What to Expect in Managed Services OnboardingSean Webb
Curious what’s involved when onboarding to Katalyst Managed Services? Let’s remove any sense of mystery. When it comes to safeguarding your company, you should know what you’re getting with any decision you make.
To give you a better idea of what managed service onboarding looks like when you work with Katalyst, let’s take a look at what you can expect, and the types of problems we tackle most often during onboarding.
What to expect when onboarding with Katalyst
Onboarding with Katalyst generally takes about 30 days to complete.
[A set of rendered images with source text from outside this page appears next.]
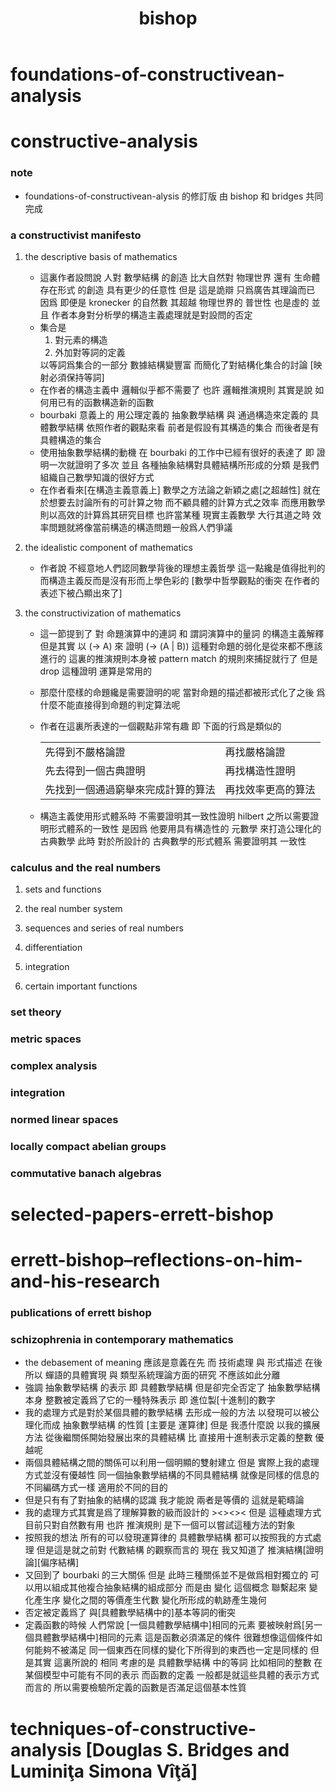 #+TITLE:  bishop

* foundations-of-constructivean-analysis

* constructive-analysis

*** note
    - foundations-of-constructivean-alysis 的修訂版
      由 bishop 和 bridges 共同完成

*** a constructivist manifesto

***** the descriptive basis of mathematics
      - 這裏作者設問說
        人對 數學結構 的創造
        比大自然對 物理世界 還有 生命體存在形式 的創造
        具有更少的任意性
        但是
        這是詭辯
        只爲廣告其理論而已
        因爲
        即便是 kronecker 的自然數
        其超越 物理世界的 普世性 也是虛的
        並且
        作者本身對分析學的構造主義處理就是對設問的否定
      - 集合是
        1. 對元素的構造
        2. 外加對等詞的定義
        以等詞爲集合的一部分
        數據結構變豐富 而簡化了對結構化集合的討論
        [映射必須保持等詞]
      - 在作者的構造主義中
        邏輯似乎都不需要了
        也許
        邏輯推演規則 其實是說 如何用已有的函數構造新的函數
      - bourbaki 意義上的
        用公理定義的 抽象數學結構
        與
        通過構造來定義的 具體數學結構
        依照作者的觀點來看
        前者是假設有其構造的集合
        而後者是有具體構造的集合
      - 使用抽象數學結構的動機
        在 bourbaki 的工作中已經有很好的表達了
        即 證明一次就證明了多次
        並且 各種抽象結構對具體結構所形成的分類
        是我們組織自己數學知識的很好方式
      - 在作者看來[在構造主義意義上]
        數學之方法論之新穎之處[之超越性]
        就在於想要去討論所有的可計算之物
        而不顧具體的計算方式之效率
        而應用數學則以高效的計算爲其研究目標
        也許當某種 現實主義數學 大行其道之時
        效率問題就將像當前構造的構造問題一般爲人們爭議

***** the idealistic component of mathematics
      - 作者說 不經意地人們認同數學背後的理想主義哲學
        這一點纔是值得批判的
        而構造主義反而是沒有形而上學色彩的
        [數學中哲學觀點的衝突 在作者的表述下被凸顯出來了]

***** the constructivization of mathematics
      - 這一節提到了
        對 命題演算中的連詞
        和 謂詞演算中的量詞 的構造主義解釋
        但是其實
        以 (-> A) 來 證明 (-> (A | B)) 這種對命題的弱化是從來都不應該進行的
        這裏的推演規則本身被 pattern match 的規則來捕捉就行了
        但是 drop 這種證明 運算是常用的
      - 那麼什麼樣的命題纔是需要證明的呢
        當對命題的描述都被形式化了之後
        爲什麼不能直接得到命題的判定算法呢
      - 作者在這裏所表達的一個觀點非常有趣
        即 下面的行爲是類似的
        | 先得到不嚴格論證                   | 再找嚴格論證       |
        | 先去得到一個古典證明               | 再找構造性證明     |
        | 先找到一個通過窮舉來完成計算的算法 | 再找效率更高的算法 |
      - 構造主義使用形式體系時
        不需要證明其一致性證明
        hilbert 之所以需要證明形式體系的一致性
        是因爲 他要用具有構造性的 元數學
        來打造公理化的古典數學
        此時 對於所設計的 古典數學的形式體系
        需要證明其 一致性

*** calculus and the real numbers

***** sets and functions

***** the real number system

***** sequences and series of real numbers

***** differentiation

***** integration

***** certain important functions

*** set theory

*** metric spaces

*** complex analysis

*** integration

*** normed linear spaces

*** locally compact abelian groups

*** commutative banach algebras

* selected-papers-errett-bishop



* errett-bishop--reflections-on-him-and-his-research

*** publications of errett bishop

*** schizophrenia in contemporary mathematics
    - the debasement of meaning
      應該是意義在先
      而 技術處理 與 形式描述 在後
      所以 蟬語的具體實現 與 類型系統理論方面的研究 不應該如此分離
    - 強調 抽象數學結構 的表示
      即 具體數學結構
      但是卻完全否定了 抽象數學結構 本身
      整數被定義爲了它的一種特殊表示
      即 進位製[十進制]的數字
    - 我的處理方式是對於某個具體的數學結構
      去形成一般的方法
      以發現可以被公理化而成 抽象數學結構 的性質
      [主要是 運算律]
      但是
      我憑什麼說
      以我的擴展方法
      從後繼關係開始發展出來的具體結構
      比 直接用十進制表示定義的整數 優越呢
    - 兩個具體結構之間的關係可以利用一個明顯的雙射建立
      但是
      實際上我的處理方式並沒有優越性
      同一個抽象數學結構的不同具體結構
      就像是同樣的信息的不同編碼方式一樣
      適用於不同的目的
    - 但是只有有了對抽象的結構的認識
      我才能說 兩者是等價的 這就是範疇論
    - 我的處理方式其實是爲了理解算數的級而設計的
      ><><>< 但是
      這種處理方式目前只對自然數有用
      也許 推演規則 是下一個可以嘗試這種方法的對象
    - 按照我的想法
      所有的可以發現運算律的 具體數學結構
      都可以按照我的方式處理
      但是這是就之前對 代數結構 的觀察而言的
      現在 我又知道了 推演結構[證明論][偏序結構]
    - 又回到了 bourbaki 的三大關係
      但是
      此時三種關係並不是做爲相對獨立的
      可以用以組成其他複合抽象結構的組成部分
      而是由 變化 這個概念 聯繫起來
      變化產生序
      變化之間的等價產生代數
      變化所形成的軌跡產生幾何
    - 否定被定義爲了
      與[具體數學結構中的]基本等詞的衝突
    - 定義函數的時候
      人們常說
      [一個具體數學結構中]相同的元素
      要被映射爲[另一個具體數學結構中]相同的元素
      這是函數必須滿足的條件
      很難想像這個條件如何能夠不被滿足
      同一個東西在同樣的變化下所得到的東西也一定是同樣的
      但是其實 這裏所說的 相同
      考慮的是 具體數學結構 中的等詞
      比如相同的整數 在某個模型中可能有不同的表示
      而函數的定義 一般都是就這些具體的表示方式而言的
      所以需要檢驗所定義的函數是否滿足這個基本性質

* techniques-of-constructive-analysis [Douglas S. Bridges and Luminiţa Simona Vîţă]
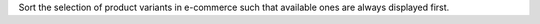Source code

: Sort the selection of product variants in e-commerce such that available ones
are always displayed first.
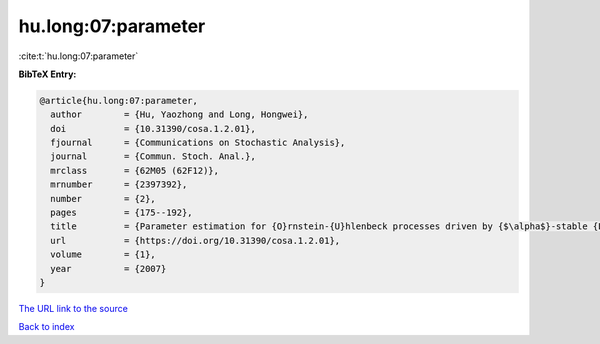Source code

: hu.long:07:parameter
====================

:cite:t:`hu.long:07:parameter`

**BibTeX Entry:**

.. code-block:: bibtex

   @article{hu.long:07:parameter,
     author        = {Hu, Yaozhong and Long, Hongwei},
     doi           = {10.31390/cosa.1.2.01},
     fjournal      = {Communications on Stochastic Analysis},
     journal       = {Commun. Stoch. Anal.},
     mrclass       = {62M05 (62F12)},
     mrnumber      = {2397392},
     number        = {2},
     pages         = {175--192},
     title         = {Parameter estimation for {O}rnstein-{U}hlenbeck processes driven by {$\alpha$}-stable {L}\'{e}vy motions},
     url           = {https://doi.org/10.31390/cosa.1.2.01},
     volume        = {1},
     year          = {2007}
   }
`The URL link to the source <https://doi.org/10.31390/cosa.1.2.01>`_


`Back to index <../By-Cite-Keys.html>`_
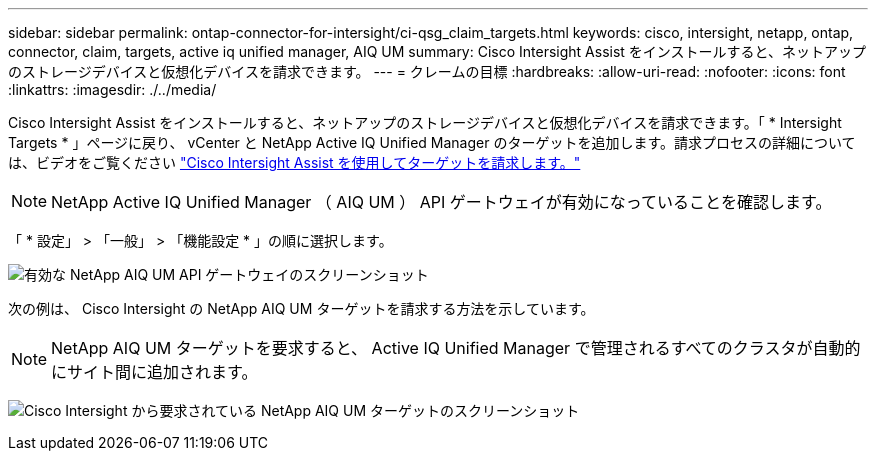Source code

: ---
sidebar: sidebar 
permalink: ontap-connector-for-intersight/ci-qsg_claim_targets.html 
keywords: cisco, intersight, netapp, ontap, connector, claim, targets, active iq unified manager, AIQ UM 
summary: Cisco Intersight Assist をインストールすると、ネットアップのストレージデバイスと仮想化デバイスを請求できます。 
---
= クレームの目標
:hardbreaks:
:allow-uri-read: 
:nofooter: 
:icons: font
:linkattrs: 
:imagesdir: ./../media/


[role="lead"]
Cisco Intersight Assist をインストールすると、ネットアップのストレージデバイスと仮想化デバイスを請求できます。「 * Intersight Targets * 」ページに戻り、 vCenter と NetApp Active IQ Unified Manager のターゲットを追加します。請求プロセスの詳細については、ビデオをご覧ください https://tv.netapp.com/detail/video/6228080442001["Cisco Intersight Assist を使用してターゲットを請求します。"^]


NOTE: NetApp Active IQ Unified Manager （ AIQ UM ） API ゲートウェイが有効になっていることを確認します。

「 * 設定」 > 「一般」 > 「機能設定 * 」の順に選択します。

image:ci-qsg_image7.png["有効な NetApp AIQ UM API ゲートウェイのスクリーンショット"]

次の例は、 Cisco Intersight の NetApp AIQ UM ターゲットを請求する方法を示しています。


NOTE: NetApp AIQ UM ターゲットを要求すると、 Active IQ Unified Manager で管理されるすべてのクラスタが自動的にサイト間に追加されます。

image:ci-qsg_image8.png["Cisco Intersight から要求されている NetApp AIQ UM ターゲットのスクリーンショット"]
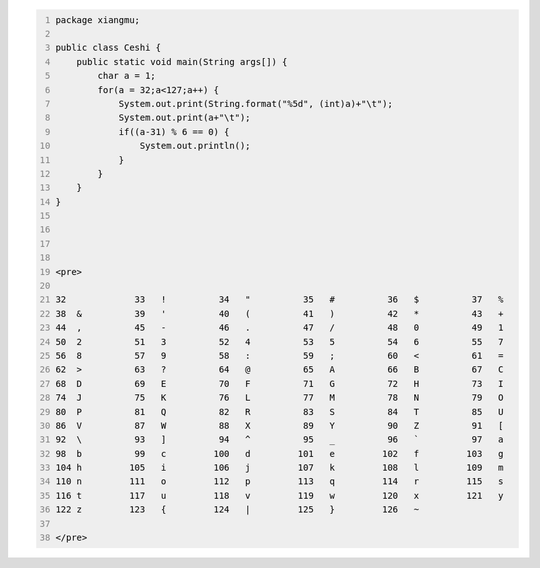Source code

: .. title: Java输出ASCII码可见字符表
.. slug: javashu-chu-asciima-ke-jian-zi-fu-biao
.. date: 2022-11-19 23:18:29 UTC+08:00
.. tags: Java
.. category: Java
.. link: 
.. description: 
.. type: text


.. code-block:: java
    :number-lines:

    package xiangmu;

    public class Ceshi {
        public static void main(String args[]) {
            char a = 1;
            for(a = 32;a<127;a++) {
                System.out.print(String.format("%5d", (int)a)+"\t");
                System.out.print(a+"\t");
                if((a-31) % 6 == 0) {
                    System.out.println();
                }
            }
        }
    }



    
    <pre>

    32	 	   33	!	   34	"	   35	#	   36	$	   37	%	
    38	&	   39	'	   40	(	   41	)	   42	*	   43	+	
    44	,	   45	-	   46	.	   47	/	   48	0	   49	1	
    50	2	   51	3	   52	4	   53	5	   54	6	   55	7	
    56	8	   57	9	   58	:	   59	;	   60	<	   61	=	
    62	>	   63	?	   64	@	   65	A	   66	B	   67	C	
    68	D	   69	E	   70	F	   71	G	   72	H	   73	I	
    74	J	   75	K	   76	L	   77	M	   78	N	   79	O	
    80	P	   81	Q	   82	R	   83	S	   84	T	   85	U	
    86	V	   87	W	   88	X	   89	Y	   90	Z	   91	[	
    92	\	   93	]	   94	^	   95	_	   96	`	   97	a	
    98	b	   99	c	  100	d	  101	e	  102	f	  103	g	
    104	h	  105	i	  106	j	  107	k	  108	l	  109	m	
    110	n	  111	o	  112	p	  113	q	  114	r	  115	s	
    116	t	  117	u	  118	v	  119	w	  120	x	  121	y	
    122	z	  123	{	  124	|	  125	}	  126	~	
    
    </pre>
Before we dive into the types of challenges we address during onboarding, let’s do a quick overview of what onboarding is going to look like.
When we have our first kickoff call with you:
- We’ll validate the expectations that were set during the discovery process, so you know how we’re going to do things, what you can expect from us, and what we expect from you.
- We’ll address any questions and lay out our roadmap for you.
- We’ll explain our access needs (e.g. you’ll need to provide us a Windows VM in your environment, as well as access to the environment, and a device list).
Over the following week or so, we start setting up the access mentioned in the call, as you get the relevant security approvals to get us into the network.
From there, you’re off the hook. Once we have access to your network, we go in and do our job, taking responsibility for things like:
- Checking all the devices mentioned in your device list
- Customizing monitoring, to set up what you want us to monitor in your environment. This can be customized per device, per interface on the device, etc., and we can set higher priorities in different areas depending on what you need.
- Meeting with you to make sure we’re monitoring everything you want us to be, so there’s no room for misinterpretation.
Once all that's done, we transition into the next phase, where we turn on your notifications. If there's an alert, it notifies you, and notifies our team to begin working on it.
From there, everything's good to go. We'll provide portal training so you can get into our system and open tickets as needed.
So what kind of issues do we usually find during this process?
4 common challenges solved during the managed service onboarding process
There are any number of threats business leaders should be aware of, and it’s our job to identify anything that might leave you more exposed, from overtooling to underdeveloped security measures. However, these are some of the things we handle most often.
1. Outdated firmware
One of the essential steps we take during onboarding is assessing the firmware running on your servers, switches, and any other devices we take over. We examine whether you're running the appropriate versions of software, and if not, we may recommend upgrading that software.
As part of our managed service, we’ll handle minor version upgrades for you during onboarding, We'll make a recommendation, submit a change, and get the work done for you.
Meanwhile, if a major version upgrade is needed, we have a dedicated team of engineers who are available to assist you afterward.
We also proactively track all vendor security patch notes and note any Common Vulnerabilities and Exposures (CVEs). If a security event requires the firmware to be patched, we're on top of it, taking immediate action to ensure your systems remain secure.
2. Outdated server software
It's not uncommon to find outdated server software during our assessment. We'll bring this to your attention and make recommendations, including any outdated hardware on your VMware hosts. Bear in mind we're making recommendations as a managed service provider here — we'll identify the issues, but it's up to you to take action on these types of things.
3. Undocumented network infrastructure
An undocumented network can lead to confusion and inefficiency — not to mention an increased risk during changes, troubleshooting, or maintenance. We often see a lack of proper documentation regarding the network's configuration, devices, connections, etc.
During onboarding we conduct a thorough assessment of your existing network, to identify, map, and document your network. By creating comprehensive documentation, you get clarity and structure, making future troubleshooting easier, and simplifying maintenance.
This approach ensures a smooth transition during any changes, and helps you align with best practices, reducing risks and inefficiencies.
4. Unexpected challenges
Sometimes, disasters happen before you’ve had time to start working with managed services. In one instance, a client of ours had a security event before we’d started onboarding.
We had done an initial kickoff call with them and discussed what onboarding was going to look like, and had started planning it, but we hadn’t touched the customer’s network yet. During this period, a malicious attacker got into their networks.
As a managed service, we are not an incident response company. But we were on-site the day that it occurred, and they needed help, so we were there to support them in whatever they needed.
We advised them throughout the process on things like contacting their cyber insurance, and walking them through all the steps they should take as a company going through this kind of event. Once that was completed, we stayed on site for the entire week and assisted them in their recovery process. With that done, we resumed the onboarding process.
While the timing of this event is uncommon, unexpected security issues are not, and it always helps to have an extra pair of eyes (and hands) helping you stay ready.